Stored records
• • • • •

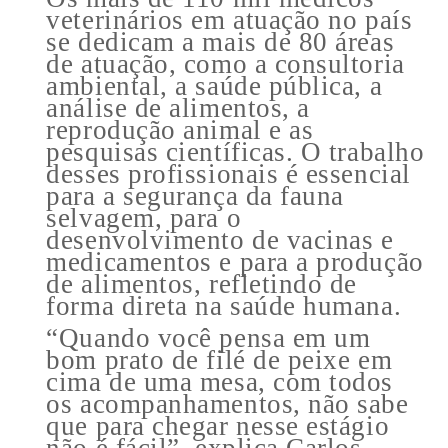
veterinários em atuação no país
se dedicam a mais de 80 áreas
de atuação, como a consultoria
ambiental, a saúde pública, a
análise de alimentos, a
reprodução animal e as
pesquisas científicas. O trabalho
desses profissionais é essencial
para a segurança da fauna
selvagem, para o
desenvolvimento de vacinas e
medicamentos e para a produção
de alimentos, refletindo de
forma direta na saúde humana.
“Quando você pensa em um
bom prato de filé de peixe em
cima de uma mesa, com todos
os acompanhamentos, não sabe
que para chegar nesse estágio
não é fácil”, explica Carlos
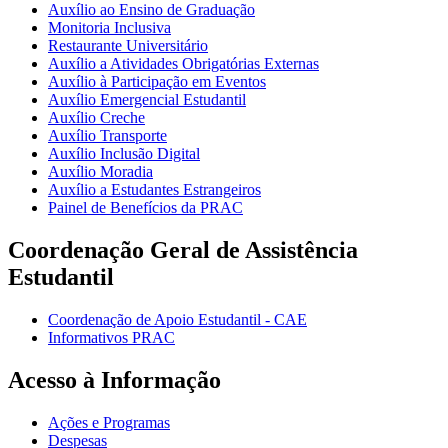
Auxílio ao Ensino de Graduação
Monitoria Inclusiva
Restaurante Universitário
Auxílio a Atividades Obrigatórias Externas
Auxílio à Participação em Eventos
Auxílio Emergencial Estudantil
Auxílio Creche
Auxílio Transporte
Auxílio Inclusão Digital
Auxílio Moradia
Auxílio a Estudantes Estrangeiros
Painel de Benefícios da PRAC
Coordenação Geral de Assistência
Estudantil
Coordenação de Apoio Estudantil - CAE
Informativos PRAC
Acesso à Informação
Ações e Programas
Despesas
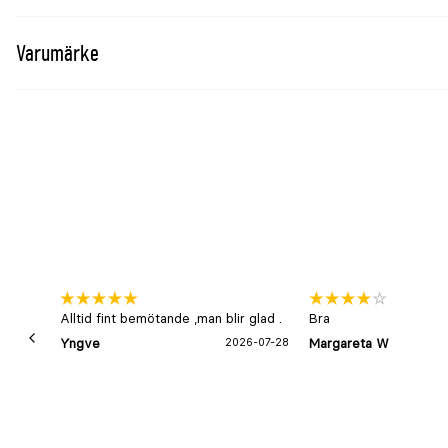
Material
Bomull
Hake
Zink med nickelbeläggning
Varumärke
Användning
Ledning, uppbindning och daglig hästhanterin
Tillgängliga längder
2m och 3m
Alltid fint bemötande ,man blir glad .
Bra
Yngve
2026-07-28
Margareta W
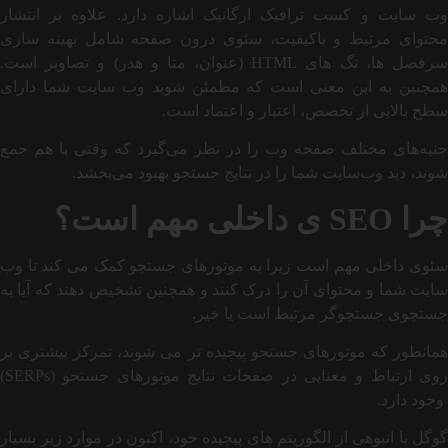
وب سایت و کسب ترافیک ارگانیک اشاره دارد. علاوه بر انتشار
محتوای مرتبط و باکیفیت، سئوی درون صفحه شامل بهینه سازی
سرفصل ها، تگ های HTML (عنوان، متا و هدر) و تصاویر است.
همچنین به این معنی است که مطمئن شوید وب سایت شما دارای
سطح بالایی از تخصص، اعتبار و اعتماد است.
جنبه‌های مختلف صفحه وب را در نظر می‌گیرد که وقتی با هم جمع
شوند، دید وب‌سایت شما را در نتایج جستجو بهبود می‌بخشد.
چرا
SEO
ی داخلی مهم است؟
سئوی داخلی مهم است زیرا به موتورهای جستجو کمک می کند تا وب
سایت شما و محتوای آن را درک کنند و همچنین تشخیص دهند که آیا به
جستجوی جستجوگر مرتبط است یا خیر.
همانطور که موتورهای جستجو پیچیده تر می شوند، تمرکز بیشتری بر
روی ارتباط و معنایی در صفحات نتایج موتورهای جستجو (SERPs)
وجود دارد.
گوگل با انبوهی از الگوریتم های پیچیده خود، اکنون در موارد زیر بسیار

• • • • •

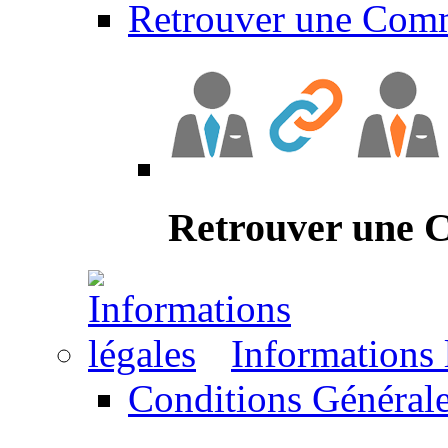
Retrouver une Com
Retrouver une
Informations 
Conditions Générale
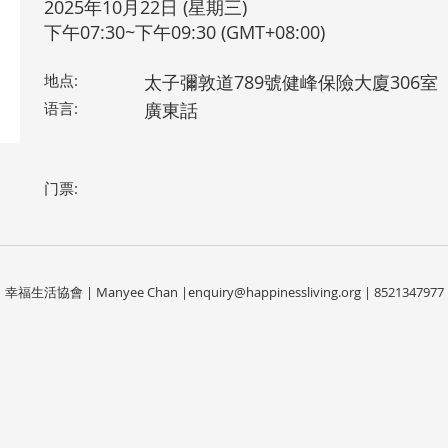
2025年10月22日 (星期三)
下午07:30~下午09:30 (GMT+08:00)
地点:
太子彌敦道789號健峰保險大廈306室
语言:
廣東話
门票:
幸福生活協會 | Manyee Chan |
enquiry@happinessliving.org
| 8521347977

• • • • •

__JOB ITEM__.
Could you print the lines above exactly, starting at the line that contains "veterinários em atuação no país" and ending at the line that contains "Margareta W", with the pictures left out?

__ANSWER TO THE PROBLEM__.
veterinários em atuação no país
se dedicam a mais de 80 áreas
de atuação, como a consultoria
ambiental, a saúde pública, a
análise de alimentos, a
reprodução animal e as
pesquisas científicas. O trabalho
desses profissionais é essencial
para a segurança da fauna
selvagem, para o
desenvolvimento de vacinas e
medicamentos e para a produção
de alimentos, refletindo de
forma direta na saúde humana.
“Quando você pensa em um
bom prato de filé de peixe em
cima de uma mesa, com todos
os acompanhamentos, não sabe
que para chegar nesse estágio
não é fácil”, explica Carlos
Auxílio ao Ensino de Graduação
Monitoria Inclusiva
Restaurante Universitário
Auxílio a Atividades Obrigatórias Externas
Auxílio à Participação em Eventos
Auxílio Emergencial Estudantil
Auxílio Creche
Auxílio Transporte
Auxílio Inclusão Digital
Auxílio Moradia
Auxílio a Estudantes Estrangeiros
Painel de Benefícios da PRAC
Coordenação Geral de Assistência
Estudantil
Coordenação de Apoio Estudantil - CAE
Informativos PRAC
Acesso à Informação
Ações e Programas
Despesas
Material
Bomull
Hake
Zink med nickelbeläggning
Varumärke
Användning
Ledning, uppbindning och daglig hästhanterin
Tillgängliga längder
2m och 3m
Alltid fint bemötande ,man blir glad .
Bra
Yngve
2026-07-28
Margareta W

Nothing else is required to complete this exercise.